Печатающее устройство одну к одной било лежачие восьмерки, плотно укладывая их на ленте. Бесконечность. Бесконечность.
– Их только двое, – произнес вдруг мертвый юный голос.
Мальчик стоял в проеме двери.
Профессор выключил перфоратор и в наступившей оглушительной тишине спокойно спросил:
– Как ты сюда попал, малыш?
Мальчик узнал его. С прибором в руке сделал нерешительный шаг вперед.
– Я… – сказал он. Грохоча коваными подошвами, в освободившийся проход вошли пятеро стражников в блестящих комбинезонах и встали вдоль стены.
– Ах, вот что, – сказал профессор. – Ты с ними?
– Они со мной! – отчаянно крикнул мальчик.
– Поздравляю.
– Это он? – спросил офицер отрывисто.
– Да.
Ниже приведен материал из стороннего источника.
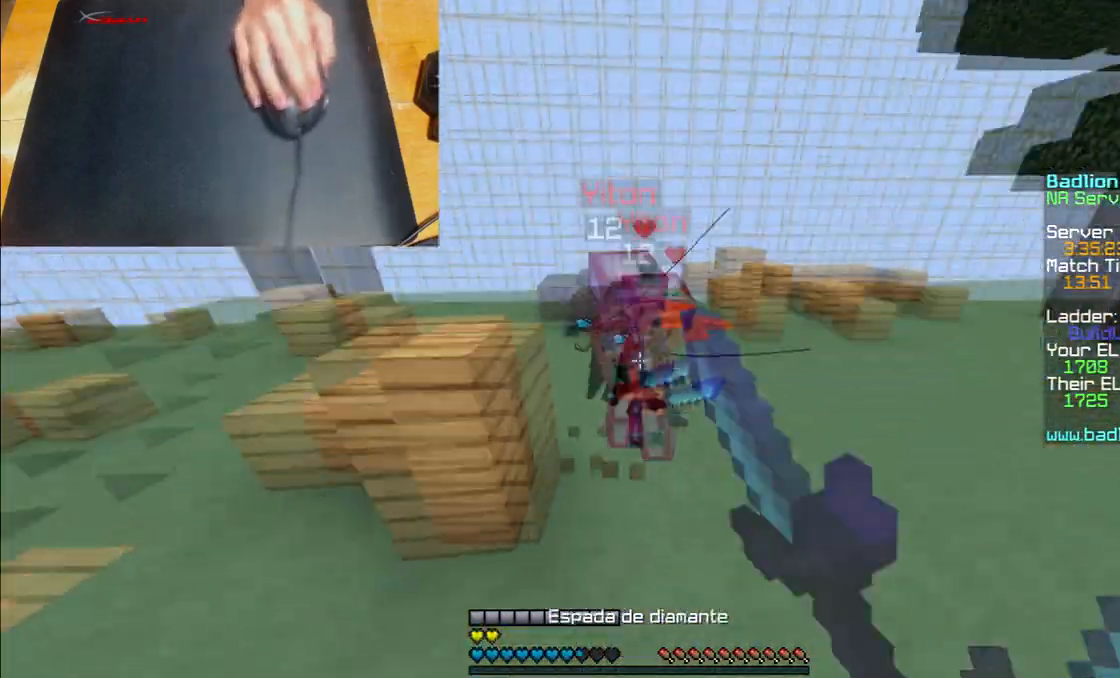
{"keys": ["w"], "mouse": ["left"], "events": [[67, "mouse_left", "down"], [233, "mouse_left", "up"], [367, "mouse_left", "down"], [467, "a", "up"]]}
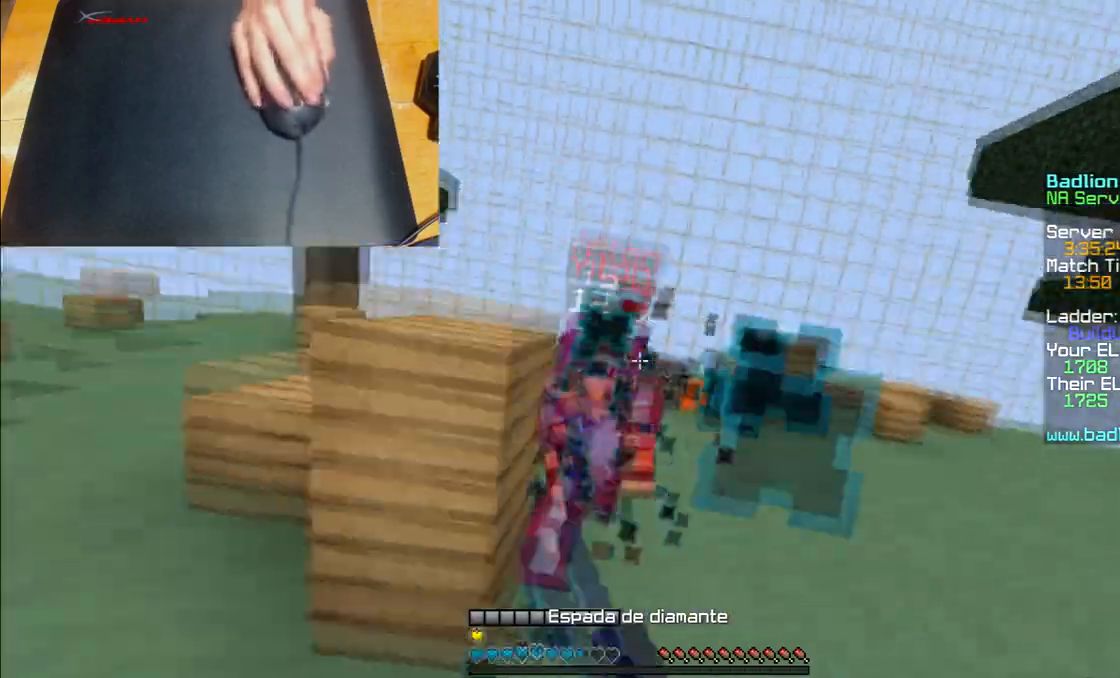
{"keys": [], "mouse": ["left"], "events": [[434, "w", "up"]]}
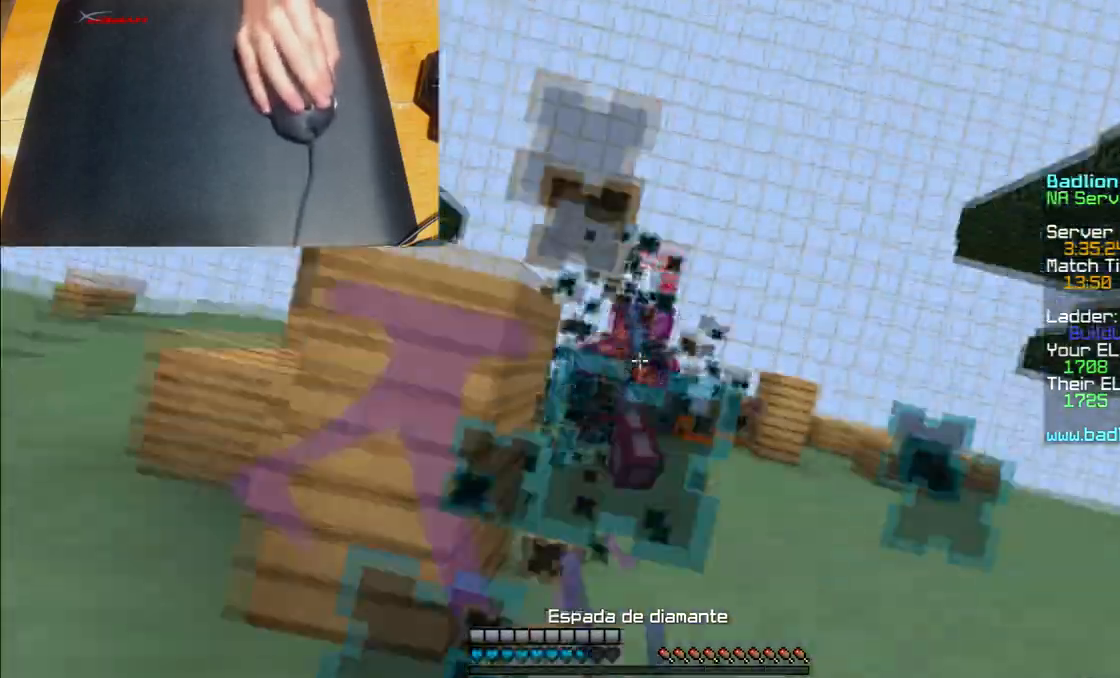
{"keys": ["d", "w"], "mouse": [], "events": [[67, "mouse_left", "up"], [67, "w", "down"], [167, "d", "down"], [167, "mouse_left", "down"], [300, "mouse_right", "down"], [367, "mouse_left", "up"], [400, "mouse_right", "up"]]}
Подождите, – повелительно проговорил мальчик и, словно танцуя в бумажных грудах, решительно и беззвучно пошел к профессору. – Я сначала сам.
Профессор улыбнулся и стал стаскивать пластиковый наряд. Через полминуты он остался в мятых брюках и свитере, протершемся на локтях. Теперь он выглядел так же нелепо, как мальчик в своей рубашке.
– Что тебе понадобилось здесь? – холодно спросил мальчик, подойдя вплотную. Глаза его смотрели на профессора, как на яму на пути.
– Рад тебя видеть, малыш, – тихо ответил профессор. – Давно ничего о тебе не знал.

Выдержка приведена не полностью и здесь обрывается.